新幹線の駅に近いところに、下写真のような建築が堂々とした姿を見せています。重要文化財の「四階繭倉庫」(1910)です。まさに蚕都上田です。
工場の中を見学することができます。上写真の建物は非公開ですが、重要文化財の3つの建物を見ることができます。まずは「五階鉄筋繭倉庫」(1926)。アールデコっぽいデザインを感じます。
中はRCの堅固な作りです。
前面の回廊で、隣の木造の繭倉庫と結ばれています。
離れてみると、結構サマになる姿、立ち姿です。
前回のブログで紹介した、倉澤蚕室(1920)と共通する外観です。漆喰の白い壁と各層につく、霧除け庇。こちらの方が古くて、左側の「三階繭倉庫」が1903年、右の「五階繭倉庫」が1905年です。構造的には土蔵造りということになるようです。
回廊を通り、繭倉庫に入ります。急な階段で上階に導かれます。
基本的に倉庫です。規則的に柱が並びますが、桁行方向、三間毎に太い通し柱です。
最上階に来るとトラスの小屋組みもきれいに見えます。
柱に貫穴のように見える小穴は、下の解説写真を見るとよくわかります。蚕棚を載せるための仕掛けです。
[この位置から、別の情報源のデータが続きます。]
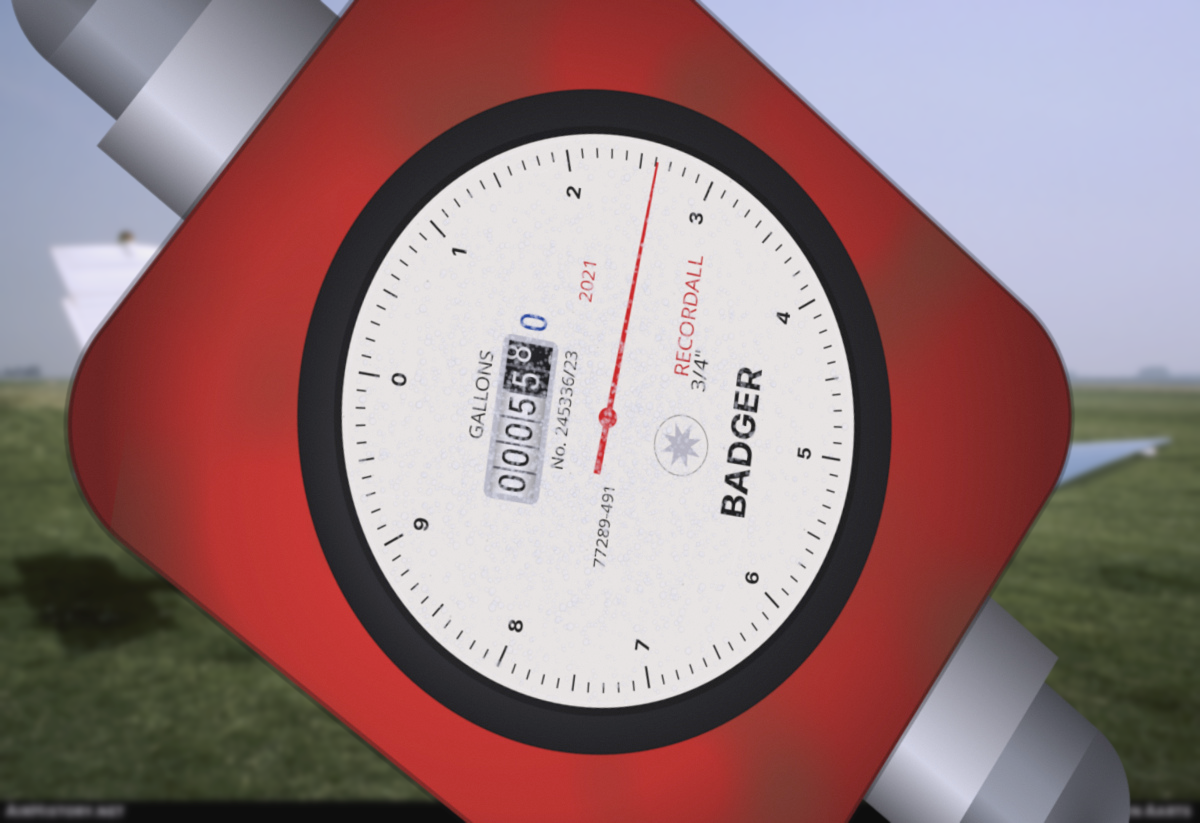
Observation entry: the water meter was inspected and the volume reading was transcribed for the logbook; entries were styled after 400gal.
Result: 5582.6gal
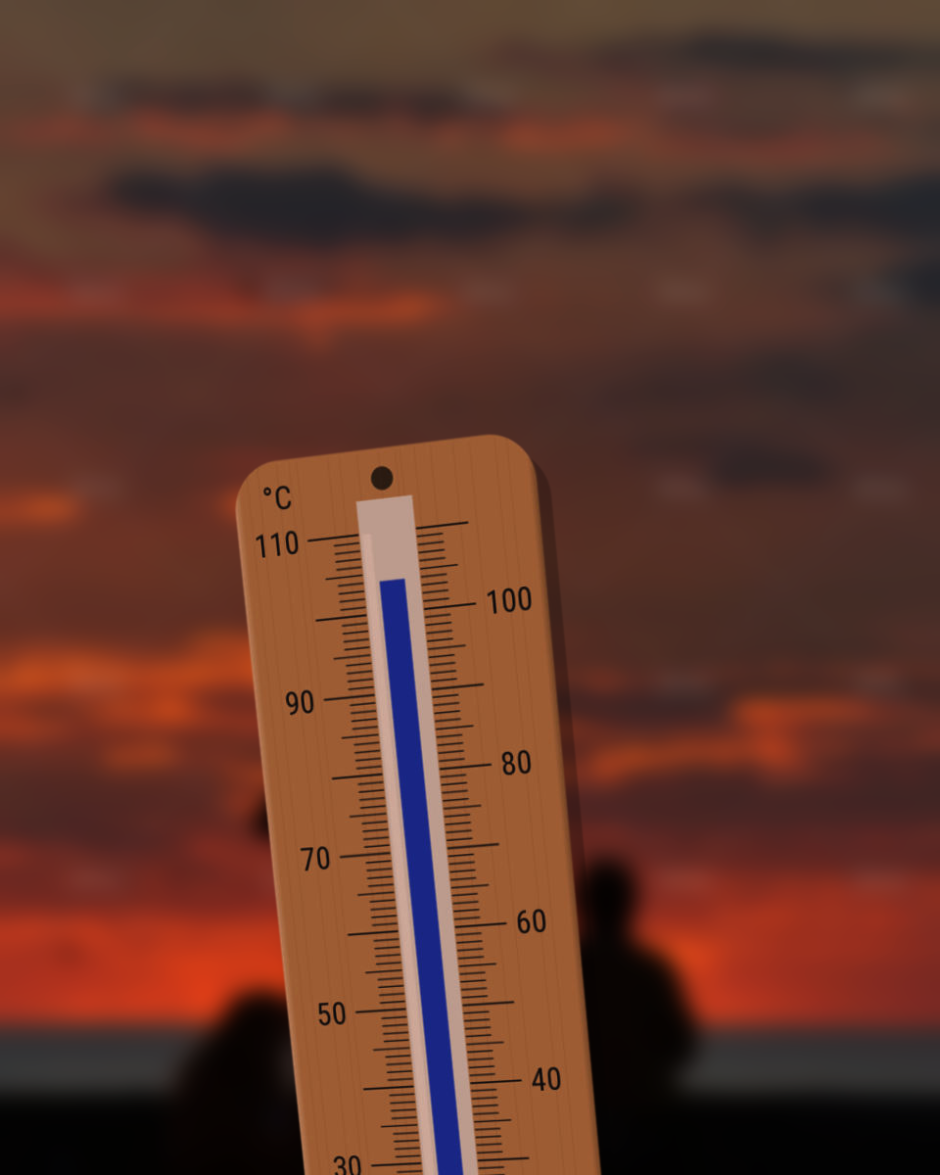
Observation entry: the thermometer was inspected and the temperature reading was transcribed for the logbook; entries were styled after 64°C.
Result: 104°C
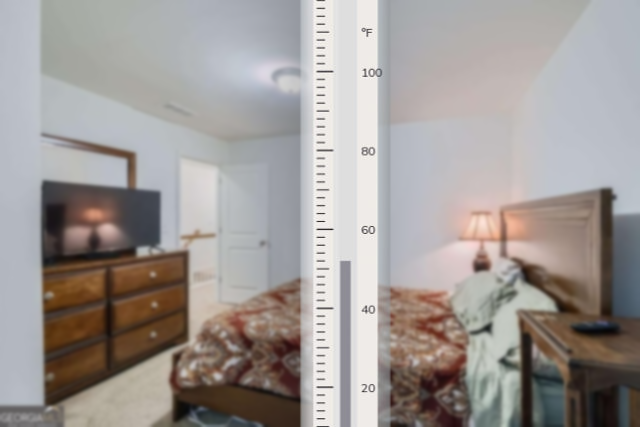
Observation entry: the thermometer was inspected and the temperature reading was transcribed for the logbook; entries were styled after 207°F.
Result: 52°F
外を眺めると、工場の全景(一部?)が見えます。正面の平屋は繰糸棟です。かつては同じような棟が何棟も軒を接していました。
下写真の右手に見える煙突も市の指定文化財で、同時に国の近代化産業遺産にもなっています。
信州では、諏訪地方、岡谷とか塩尻などが蚕糸業の中心だというイメージがありました。上田が蚕都と呼ばれた一大産地であったことは、恥ずかしながら今回の旅で知ることになりました。上州との関係、日本海側や東北の蚕糸地帯との関係など、少し勉強をして、頭の中を整理する必要がありそうです。